The first time I had access to Tableau, nobody told me what to do with it. No tutorial, no walkthrough, no colleague pointing me in the right direction. Just me, a screen full of histograms and bar charts, and a curiosity I could not ignore.
So I started clicking.
I explored NPS scores, customer verbatims, conversion rates, and account data, following my intuition from one visualization to the next until the pieces started connecting. That moment of self-guided discovery taught me something I did not expect: I was not just learning a tool. I was learning how to think with data.
Stage 1: From Curiosity to Competency
What struck me immediately was how underutilized the tool was around me. The data was there, the access was there, but most people did not know what to do with it or did not see the value in trying to find out.
I saw the value. So I kept exploring.
Over time I went from clicking around intuitively to genuinely understanding what I was looking at. But I did not stop at reading the visualizations. I wanted to understand the methodology behind them. So I reverse engineered our NPS values to understand exactly how each rating statistically impacted the overall score and how the final number was calculated. I also went deep into the distinction between false positives and false negatives in customer feedback. A score without context is incomplete data. A false positive can look like a win until you read what the customer actually wrote. But the harder lesson for many was the false negative: a rating of 1 that devastates your NPS score, paired with a glowing comment that makes it sting even more. Understanding why that happens, and why the number still counts regardless of the sentiment behind it, was one of the most difficult but important concepts to communicate.
The tool started feeling less like a foreign language and more like a conversation I knew how to have.
Stage 2: Teaching Before I Was Ready
Here is something I did not plan: before I had fully mastered Tableau, I was already teaching it.
I noticed that the gap in data literacy around me was not going to close on its own. So I designed and delivered a Tableau 101 workshop for Cafe Ambassadors across the West Region. The curriculum covered how to navigate the platform and filter data, but it also went deeper. How each NPS rating statistically affects the overall score. How the final NPS is calculated. And most importantly, why reading customer verbatims alongside the numbers is not optional. The false positive and false negative concepts from Stage 1 became the centerpiece of every workshop, because they were consistently the hardest and most impactful lessons for people to internalize.
Over the course of 2025, I delivered that workshop in person at more than 10 locations and shared the slide deck with all 65 cafes via Slack.
Teaching before you feel fully ready is uncomfortable. It is also one of the fastest ways to learn. Every question someone asked me forced me to understand the fundamentals more clearly than any tutorial could have. And watching people go from confused to confident with data was genuinely rewarding in a way I had not anticipated.

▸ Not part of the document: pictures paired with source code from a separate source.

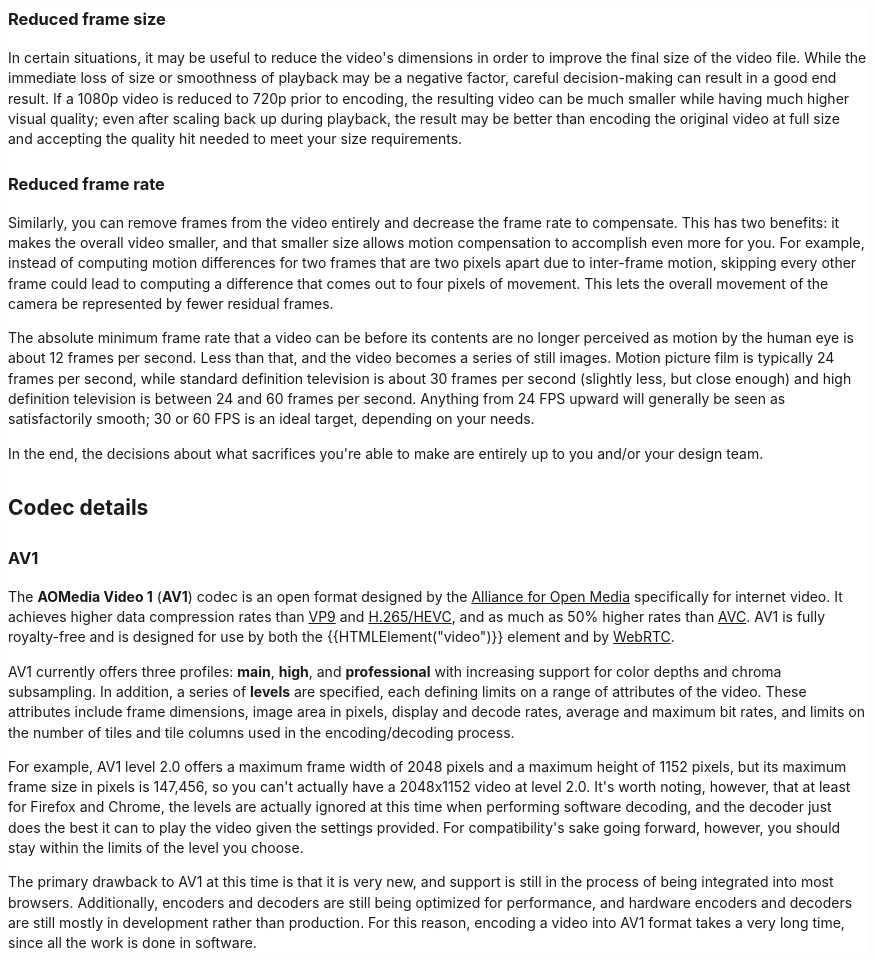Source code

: ### Reduced frame size

In certain situations, it may be useful to reduce the video's dimensions in order to improve the final size of the video file. While the immediate loss of size or smoothness of playback may be a negative factor, careful decision-making can result in a good end result. If a 1080p video is reduced to 720p prior to encoding, the resulting video can be much smaller while having much higher visual quality; even after scaling back up during playback, the result may be better than encoding the original video at full size and accepting the quality hit needed to meet your size requirements.

### Reduced frame rate

Similarly, you can remove frames from the video entirely and decrease the frame rate to compensate. This has two benefits: it makes the overall video smaller, and that smaller size allows motion compensation to accomplish even more for you. For example, instead of computing motion differences for two frames that are two pixels apart due to inter-frame motion, skipping every other frame could lead to computing a difference that comes out to four pixels of movement. This lets the overall movement of the camera be represented by fewer residual frames.

The absolute minimum frame rate that a video can be before its contents are no longer perceived as motion by the human eye is about 12 frames per second. Less than that, and the video becomes a series of still images. Motion picture film is typically 24 frames per second, while standard definition television is about 30 frames per second (slightly less, but close enough) and high definition television is between 24 and 60 frames per second. Anything from 24 FPS upward will generally be seen as satisfactorily smooth; 30 or 60 FPS is an ideal target, depending on your needs.

In the end, the decisions about what sacrifices you're able to make are entirely up to you and/or your design team.

## Codec details

### AV1

The **AOMedia Video 1** (**AV1**) codec is an open format designed by the [Alliance for Open Media](https://aomedia.org/) specifically for internet video. It achieves higher data compression rates than [VP9](#vp9) and [H.265/HEVC](#hevc_h.265), and as much as 50% higher rates than [AVC](#avc_h.264). AV1 is fully royalty-free and is designed for use by both the {{HTMLElement("video")}} element and by [WebRTC](/en-US/docs/Web/API/WebRTC_API).

AV1 currently offers three profiles: **main**, **high**, and **professional** with increasing support for color depths and chroma subsampling. In addition, a series of **levels** are specified, each defining limits on a range of attributes of the video. These attributes include frame dimensions, image area in pixels, display and decode rates, average and maximum bit rates, and limits on the number of tiles and tile columns used in the encoding/decoding process.

For example, AV1 level 2.0 offers a maximum frame width of 2048 pixels and a maximum height of 1152 pixels, but its maximum frame size in pixels is 147,456, so you can't actually have a 2048x1152 video at level 2.0. It's worth noting, however, that at least for Firefox and Chrome, the levels are actually ignored at this time when performing software decoding, and the decoder just does the best it can to play the video given the settings provided. For compatibility's sake going forward, however, you should stay within the limits of the level you choose.

The primary drawback to AV1 at this time is that it is very new, and support is still in the process of being integrated into most browsers. Additionally, encoders and decoders are still being optimized for performance, and hardware encoders and decoders are still mostly in development rather than production. For this reason, encoding a video into AV1 format takes a very long time, since all the work is done in software.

But teaching others to read dashboards made me want to build them. And that curiosity sat with me until I finally decided to act on it.
Stage 3: Building Something Real
The hardest part of learning something new is not the learning curve. It is starting.
In 2026, I finally did. Using Udemy for foundational concepts and Claude as an analytical partner, I took a dataset from a regional operations project I had worked on and built my first full Tableau dashboard from scratch.
The project was a West Region Operations Quiz Analysis covering 206 participants across 25 cafes in California, Oregon, Washington, and Nevada. The original analysis was conducted internally and contains proprietary data, so I built a mock dataset that mirrors the structure and scope of the real work. What I built was five visualizations: average quiz score by region, quiz completion by region, average score by cafe per role, score distribution, and participation rate by cafe.
Each visualization taught me something different. Some came together quickly. Others required troubleshooting, starting over, and figuring out why Tableau was doing something I did not expect. There were moments of frustration and moments where something clicked in a way that made the previous frustration worth it.
And then I published it.
Seeing my name on a live Tableau Public dashboard, attached to analysis I had built from raw data, was one of the most satisfying moments of this journey. Not because it was perfect. Because it was real, it was mine, and it represented two years of curiosity finally taking shape in something tangible.
What This Taught Me
Three things I am taking forward from this experience.
Teaching accelerates learning. Every workshop I delivered pushed me to understand Tableau more deeply than passive study ever would have. If you want to learn something faster, find a way to teach it before you feel ready.
Real projects beat practice exercises. Building a dashboard with data that actually meant something kept me engaged in a way a generic sample dataset never would. When the outcome matters, you show up differently for the process.
The hardest step is always the first one. Once I started, the momentum carried itself. The curiosity that had been sitting with me for months turned into a published dashboard in a single day.
If you have been sitting on a tool you have been meaning to learn, start with something real. Start with something that matters to you. The rest will follow.